== Segment start ==

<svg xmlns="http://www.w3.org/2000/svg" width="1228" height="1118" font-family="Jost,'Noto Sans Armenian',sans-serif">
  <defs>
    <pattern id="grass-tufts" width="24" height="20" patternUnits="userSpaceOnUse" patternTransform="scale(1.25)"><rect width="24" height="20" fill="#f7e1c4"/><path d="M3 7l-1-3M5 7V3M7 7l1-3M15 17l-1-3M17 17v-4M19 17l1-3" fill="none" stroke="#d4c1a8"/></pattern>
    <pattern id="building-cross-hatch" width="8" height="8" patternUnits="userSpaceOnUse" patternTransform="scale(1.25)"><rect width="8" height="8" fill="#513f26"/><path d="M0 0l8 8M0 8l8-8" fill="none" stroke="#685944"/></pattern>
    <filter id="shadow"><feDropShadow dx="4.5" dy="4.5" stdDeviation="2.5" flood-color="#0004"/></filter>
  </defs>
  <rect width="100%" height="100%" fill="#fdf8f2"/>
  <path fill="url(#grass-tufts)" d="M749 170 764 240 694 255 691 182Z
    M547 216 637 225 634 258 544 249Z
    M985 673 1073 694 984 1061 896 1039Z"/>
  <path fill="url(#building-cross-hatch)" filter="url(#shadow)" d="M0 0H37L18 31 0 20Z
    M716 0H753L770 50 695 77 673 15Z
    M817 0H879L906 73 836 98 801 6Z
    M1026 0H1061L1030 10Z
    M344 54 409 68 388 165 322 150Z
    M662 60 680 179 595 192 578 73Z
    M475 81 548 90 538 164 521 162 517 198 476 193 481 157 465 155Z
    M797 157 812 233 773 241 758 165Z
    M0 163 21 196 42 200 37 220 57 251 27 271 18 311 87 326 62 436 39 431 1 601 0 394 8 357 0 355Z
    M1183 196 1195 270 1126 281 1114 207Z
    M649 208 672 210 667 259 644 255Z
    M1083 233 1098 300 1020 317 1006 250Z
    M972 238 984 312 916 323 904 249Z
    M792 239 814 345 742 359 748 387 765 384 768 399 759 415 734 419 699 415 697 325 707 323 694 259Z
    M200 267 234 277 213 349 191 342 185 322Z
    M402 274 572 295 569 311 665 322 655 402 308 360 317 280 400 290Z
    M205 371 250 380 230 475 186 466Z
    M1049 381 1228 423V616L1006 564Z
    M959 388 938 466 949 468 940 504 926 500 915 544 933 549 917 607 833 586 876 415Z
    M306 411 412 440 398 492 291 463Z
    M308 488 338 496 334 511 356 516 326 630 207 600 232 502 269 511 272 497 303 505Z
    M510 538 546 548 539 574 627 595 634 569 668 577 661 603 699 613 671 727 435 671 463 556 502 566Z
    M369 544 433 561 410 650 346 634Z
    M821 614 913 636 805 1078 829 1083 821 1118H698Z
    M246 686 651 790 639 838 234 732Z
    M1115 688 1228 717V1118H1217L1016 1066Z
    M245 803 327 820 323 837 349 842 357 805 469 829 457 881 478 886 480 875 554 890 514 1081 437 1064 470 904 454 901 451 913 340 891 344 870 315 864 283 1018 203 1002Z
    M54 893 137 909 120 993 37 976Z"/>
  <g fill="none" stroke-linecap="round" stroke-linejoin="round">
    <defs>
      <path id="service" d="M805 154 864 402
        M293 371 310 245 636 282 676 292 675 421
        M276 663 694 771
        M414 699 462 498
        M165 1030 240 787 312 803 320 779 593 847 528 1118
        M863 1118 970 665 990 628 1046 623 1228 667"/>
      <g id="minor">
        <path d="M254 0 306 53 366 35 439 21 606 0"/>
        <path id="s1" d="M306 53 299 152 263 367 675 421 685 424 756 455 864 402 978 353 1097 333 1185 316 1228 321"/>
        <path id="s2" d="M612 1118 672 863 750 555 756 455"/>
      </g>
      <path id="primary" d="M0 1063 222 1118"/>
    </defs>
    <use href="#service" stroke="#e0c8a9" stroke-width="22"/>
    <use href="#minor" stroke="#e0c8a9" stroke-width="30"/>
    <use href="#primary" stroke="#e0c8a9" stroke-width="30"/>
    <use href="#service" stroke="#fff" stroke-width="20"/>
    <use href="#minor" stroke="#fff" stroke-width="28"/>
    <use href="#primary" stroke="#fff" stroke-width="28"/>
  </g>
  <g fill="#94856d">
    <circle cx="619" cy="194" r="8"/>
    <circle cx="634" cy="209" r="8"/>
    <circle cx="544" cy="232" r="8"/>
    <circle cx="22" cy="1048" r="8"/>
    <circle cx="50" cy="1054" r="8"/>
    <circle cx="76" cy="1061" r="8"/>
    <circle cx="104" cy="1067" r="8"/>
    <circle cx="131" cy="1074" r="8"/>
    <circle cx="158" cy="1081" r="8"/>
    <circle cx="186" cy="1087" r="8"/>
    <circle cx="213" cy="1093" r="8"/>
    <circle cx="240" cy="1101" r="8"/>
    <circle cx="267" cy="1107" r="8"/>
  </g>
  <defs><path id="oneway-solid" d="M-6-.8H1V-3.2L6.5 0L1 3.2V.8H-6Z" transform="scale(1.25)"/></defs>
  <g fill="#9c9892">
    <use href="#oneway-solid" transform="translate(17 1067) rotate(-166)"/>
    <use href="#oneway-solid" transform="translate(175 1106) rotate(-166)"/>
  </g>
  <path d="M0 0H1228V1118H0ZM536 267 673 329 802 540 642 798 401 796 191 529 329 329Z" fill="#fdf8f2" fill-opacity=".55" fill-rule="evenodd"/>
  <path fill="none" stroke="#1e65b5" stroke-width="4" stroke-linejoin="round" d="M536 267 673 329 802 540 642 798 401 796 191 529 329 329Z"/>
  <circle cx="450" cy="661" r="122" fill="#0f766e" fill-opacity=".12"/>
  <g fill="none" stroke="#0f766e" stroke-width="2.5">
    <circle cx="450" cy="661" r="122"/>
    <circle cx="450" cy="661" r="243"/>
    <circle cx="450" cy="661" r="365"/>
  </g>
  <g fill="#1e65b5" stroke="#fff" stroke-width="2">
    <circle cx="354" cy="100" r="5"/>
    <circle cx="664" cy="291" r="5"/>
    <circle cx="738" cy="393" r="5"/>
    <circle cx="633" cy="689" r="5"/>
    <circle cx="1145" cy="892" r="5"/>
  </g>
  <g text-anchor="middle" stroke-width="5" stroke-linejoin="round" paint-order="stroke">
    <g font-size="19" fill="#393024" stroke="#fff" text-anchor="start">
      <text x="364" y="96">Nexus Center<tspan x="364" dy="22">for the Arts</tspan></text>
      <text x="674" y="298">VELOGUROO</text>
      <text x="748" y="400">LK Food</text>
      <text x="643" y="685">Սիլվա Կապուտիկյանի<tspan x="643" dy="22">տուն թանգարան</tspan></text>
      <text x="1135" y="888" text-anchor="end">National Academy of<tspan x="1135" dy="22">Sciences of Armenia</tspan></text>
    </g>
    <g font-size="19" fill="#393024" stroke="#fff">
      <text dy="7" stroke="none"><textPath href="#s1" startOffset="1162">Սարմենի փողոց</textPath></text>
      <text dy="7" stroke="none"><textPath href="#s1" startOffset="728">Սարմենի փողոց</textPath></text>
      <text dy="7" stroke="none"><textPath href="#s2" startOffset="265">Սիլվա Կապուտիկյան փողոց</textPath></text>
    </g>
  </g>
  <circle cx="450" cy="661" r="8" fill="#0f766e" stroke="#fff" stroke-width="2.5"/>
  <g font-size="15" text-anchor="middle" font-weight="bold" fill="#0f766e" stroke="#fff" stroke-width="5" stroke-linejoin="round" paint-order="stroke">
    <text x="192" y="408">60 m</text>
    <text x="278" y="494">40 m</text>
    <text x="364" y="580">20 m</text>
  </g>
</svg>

== Segment end ==

» WHAT YOU WILL DO:
For this exercise, retype each entry from above exactly as it stands.

» ANSWER SECTION:
<svg xmlns="http://www.w3.org/2000/svg" width="1228" height="1118" font-family="Jost,'Noto Sans Armenian',sans-serif">
  <defs>
    <pattern id="grass-tufts" width="24" height="20" patternUnits="userSpaceOnUse" patternTransform="scale(1.25)"><rect width="24" height="20" fill="#f7e1c4"/><path d="M3 7l-1-3M5 7V3M7 7l1-3M15 17l-1-3M17 17v-4M19 17l1-3" fill="none" stroke="#d4c1a8"/></pattern>
    <pattern id="building-cross-hatch" width="8" height="8" patternUnits="userSpaceOnUse" patternTransform="scale(1.25)"><rect width="8" height="8" fill="#513f26"/><path d="M0 0l8 8M0 8l8-8" fill="none" stroke="#685944"/></pattern>
    <filter id="shadow"><feDropShadow dx="4.5" dy="4.5" stdDeviation="2.5" flood-color="#0004"/></filter>
  </defs>
  <rect width="100%" height="100%" fill="#fdf8f2"/>
  <path fill="url(#grass-tufts)" d="M749 170 764 240 694 255 691 182Z
    M547 216 637 225 634 258 544 249Z
    M985 673 1073 694 984 1061 896 1039Z"/>
  <path fill="url(#building-cross-hatch)" filter="url(#shadow)" d="M0 0H37L18 31 0 20Z
    M716 0H753L770 50 695 77 673 15Z
    M817 0H879L906 73 836 98 801 6Z
    M1026 0H1061L1030 10Z
    M344 54 409 68 388 165 322 150Z
    M662 60 680 179 595 192 578 73Z
    M475 81 548 90 538 164 521 162 517 198 476 193 481 157 465 155Z
    M797 157 812 233 773 241 758 165Z
    M0 163 21 196 42 200 37 220 57 251 27 271 18 311 87 326 62 436 39 431 1 601 0 394 8 357 0 355Z
    M1183 196 1195 270 1126 281 1114 207Z
    M649 208 672 210 667 259 644 255Z
    M1083 233 1098 300 1020 317 1006 250Z
    M972 238 984 312 916 323 904 249Z
    M792 239 814 345 742 359 748 387 765 384 768 399 759 415 734 419 699 415 697 325 707 323 694 259Z
    M200 267 234 277 213 349 191 342 185 322Z
    M402 274 572 295 569 311 665 322 655 402 308 360 317 280 400 290Z
    M205 371 250 380 230 475 186 466Z
    M1049 381 1228 423V616L1006 564Z
    M959 388 938 466 949 468 940 504 926 500 915 544 933 549 917 607 833 586 876 415Z
    M306 411 412 440 398 492 291 463Z
    M308 488 338 496 334 511 356 516 326 630 207 600 232 502 269 511 272 497 303 505Z
    M510 538 546 548 539 574 627 595 634 569 668 577 661 603 699 613 671 727 435 671 463 556 502 566Z
    M369 544 433 561 410 650 346 634Z
    M821 614 913 636 805 1078 829 1083 821 1118H698Z
    M246 686 651 790 639 838 234 732Z
    M1115 688 1228 717V1118H1217L1016 1066Z
    M245 803 327 820 323 837 349 842 357 805 469 829 457 881 478 886 480 875 554 890 514 1081 437 1064 470 904 454 901 451 913 340 891 344 870 315 864 283 1018 203 1002Z
    M54 893 137 909 120 993 37 976Z"/>
  <g fill="none" stroke-linecap="round" stroke-linejoin="round">
    <defs>
      <path id="service" d="M805 154 864 402
        M293 371 310 245 636 282 676 292 675 421
        M276 663 694 771
        M414 699 462 498
        M165 1030 240 787 312 803 320 779 593 847 528 1118
        M863 1118 970 665 990 628 1046 623 1228 667"/>
      <g id="minor">
        <path d="M254 0 306 53 366 35 439 21 606 0"/>
        <path id="s1" d="M306 53 299 152 263 367 675 421 685 424 756 455 864 402 978 353 1097 333 1185 316 1228 321"/>
        <path id="s2" d="M612 1118 672 863 750 555 756 455"/>
      </g>
      <path id="primary" d="M0 1063 222 1118"/>
    </defs>
    <use href="#service" stroke="#e0c8a9" stroke-width="22"/>
    <use href="#minor" stroke="#e0c8a9" stroke-width="30"/>
    <use href="#primary" stroke="#e0c8a9" stroke-width="30"/>
    <use href="#service" stroke="#fff" stroke-width="20"/>
    <use href="#minor" stroke="#fff" stroke-width="28"/>
    <use href="#primary" stroke="#fff" stroke-width="28"/>
  </g>
  <g fill="#94856d">
    <circle cx="619" cy="194" r="8"/>
    <circle cx="634" cy="209" r="8"/>
    <circle cx="544" cy="232" r="8"/>
    <circle cx="22" cy="1048" r="8"/>
    <circle cx="50" cy="1054" r="8"/>
    <circle cx="76" cy="1061" r="8"/>
    <circle cx="104" cy="1067" r="8"/>
    <circle cx="131" cy="1074" r="8"/>
    <circle cx="158" cy="1081" r="8"/>
    <circle cx="186" cy="1087" r="8"/>
    <circle cx="213" cy="1093" r="8"/>
    <circle cx="240" cy="1101" r="8"/>
    <circle cx="267" cy="1107" r="8"/>
  </g>
  <defs><path id="oneway-solid" d="M-6-.8H1V-3.2L6.5 0L1 3.2V.8H-6Z" transform="scale(1.25)"/></defs>
  <g fill="#9c9892">
    <use href="#oneway-solid" transform="translate(17 1067) rotate(-166)"/>
    <use href="#oneway-solid" transform="translate(175 1106) rotate(-166)"/>
  </g>
  <path d="M0 0H1228V1118H0ZM536 267 673 329 802 540 642 798 401 796 191 529 329 329Z" fill="#fdf8f2" fill-opacity=".55" fill-rule="evenodd"/>
  <path fill="none" stroke="#1e65b5" stroke-width="4" stroke-linejoin="round" d="M536 267 673 329 802 540 642 798 401 796 191 529 329 329Z"/>
  <circle cx="450" cy="661" r="122" fill="#0f766e" fill-opacity=".12"/>
  <g fill="none" stroke="#0f766e" stroke-width="2.5">
    <circle cx="450" cy="661" r="122"/>
    <circle cx="450" cy="661" r="243"/>
    <circle cx="450" cy="661" r="365"/>
  </g>
  <g fill="#1e65b5" stroke="#fff" stroke-width="2">
    <circle cx="354" cy="100" r="5"/>
    <circle cx="664" cy="291" r="5"/>
    <circle cx="738" cy="393" r="5"/>
    <circle cx="633" cy="689" r="5"/>
    <circle cx="1145" cy="892" r="5"/>
  </g>
  <g text-anchor="middle" stroke-width="5" stroke-linejoin="round" paint-order="stroke">
    <g font-size="19" fill="#393024" stroke="#fff" text-anchor="start">
      <text x="364" y="96">Nexus Center<tspan x="364" dy="22">for the Arts</tspan></text>
      <text x="674" y="298">VELOGUROO</text>
      <text x="748" y="400">LK Food</text>
      <text x="643" y="685">Սիլվա Կապուտիկյանի<tspan x="643" dy="22">տուն թանգարան</tspan></text>
      <text x="1135" y="888" text-anchor="end">National Academy of<tspan x="1135" dy="22">Sciences of Armenia</tspan></text>
    </g>
    <g font-size="19" fill="#393024" stroke="#fff">
      <text dy="7" stroke="none"><textPath href="#s1" startOffset="1162">Սարմենի փողոց</textPath></text>
      <text dy="7" stroke="none"><textPath href="#s1" startOffset="728">Սարմենի փողոց</textPath></text>
      <text dy="7" stroke="none"><textPath href="#s2" startOffset="265">Սիլվա Կապուտիկյան փողոց</textPath></text>
    </g>
  </g>
  <circle cx="450" cy="661" r="8" fill="#0f766e" stroke="#fff" stroke-width="2.5"/>
  <g font-size="15" text-anchor="middle" font-weight="bold" fill="#0f766e" stroke="#fff" stroke-width="5" stroke-linejoin="round" paint-order="stroke">
    <text x="192" y="408">60 m</text>
    <text x="278" y="494">40 m</text>
    <text x="364" y="580">20 m</text>
  </g>
</svg>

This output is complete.